## EXERCISE DESCRIPTION
After reading the entries below, report how many lines have the string "General" in them, giving the number alone.

==== DATA FOR PROCESSING ====

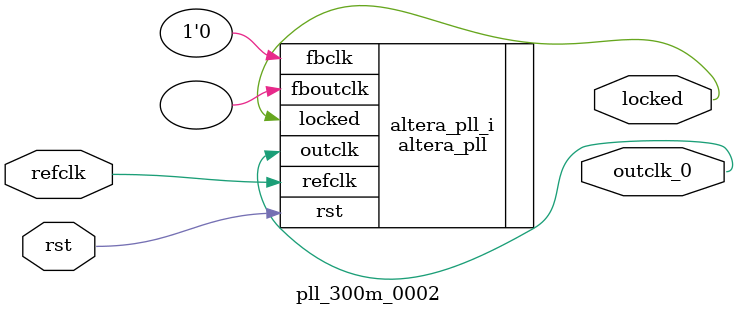
<source format=v>
`timescale 1ns/10ps
module  pll_300m_0002(

	// interface 'refclk'
	input wire refclk,

	// interface 'reset'
	input wire rst,

	// interface 'outclk0'
	output wire outclk_0,

	// interface 'locked'
	output wire locked
);

	altera_pll #(
		.fractional_vco_multiplier("false"),
		.reference_clock_frequency("50.0 MHz"),
		.operation_mode("direct"),
		.number_of_clocks(1),
		.output_clock_frequency0("300.000000 MHz"),
		.phase_shift0("0 ps"),
		.duty_cycle0(50),
		.output_clock_frequency1("0 MHz"),
		.phase_shift1("0 ps"),
		.duty_cycle1(50),
		.output_clock_frequency2("0 MHz"),
		.phase_shift2("0 ps"),
		.duty_cycle2(50),
		.output_clock_frequency3("0 MHz"),
		.phase_shift3("0 ps"),
		.duty_cycle3(50),
		.output_clock_frequency4("0 MHz"),
		.phase_shift4("0 ps"),
		.duty_cycle4(50),
		.output_clock_frequency5("0 MHz"),
		.phase_shift5("0 ps"),
		.duty_cycle5(50),
		.output_clock_frequency6("0 MHz"),
		.phase_shift6("0 ps"),
		.duty_cycle6(50),
		.output_clock_frequency7("0 MHz"),
		.phase_shift7("0 ps"),
		.duty_cycle7(50),
		.output_clock_frequency8("0 MHz"),
		.phase_shift8("0 ps"),
		.duty_cycle8(50),
		.output_clock_frequency9("0 MHz"),
		.phase_shift9("0 ps"),
		.duty_cycle9(50),
		.output_clock_frequency10("0 MHz"),
		.phase_shift10("0 ps"),
		.duty_cycle10(50),
		.output_clock_frequency11("0 MHz"),
		.phase_shift11("0 ps"),
		.duty_cycle11(50),
		.output_clock_frequency12("0 MHz"),
		.phase_shift12("0 ps"),
		.duty_cycle12(50),
		.output_clock_frequency13("0 MHz"),
		.phase_shift13("0 ps"),
		.duty_cycle13(50),
		.output_clock_frequency14("0 MHz"),
		.phase_shift14("0 ps"),
		.duty_cycle14(50),
		.output_clock_frequency15("0 MHz"),
		.phase_shift15("0 ps"),
		.duty_cycle15(50),
		.output_clock_frequency16("0 MHz"),
		.phase_shift16("0 ps"),
		.duty_cycle16(50),
		.output_clock_frequency17("0 MHz"),
		.phase_shift17("0 ps"),
		.duty_cycle17(50),
		.pll_type("General"),
		.pll_subtype("General")
	) altera_pll_i (
		.rst	(rst),
		.outclk	({outclk_0}),
		.locked	(locked),
		.fboutclk	( ),
		.fbclk	(1'b0),
		.refclk	(refclk)
	);
endmodule


</source>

====

## TASK RESPONSE
2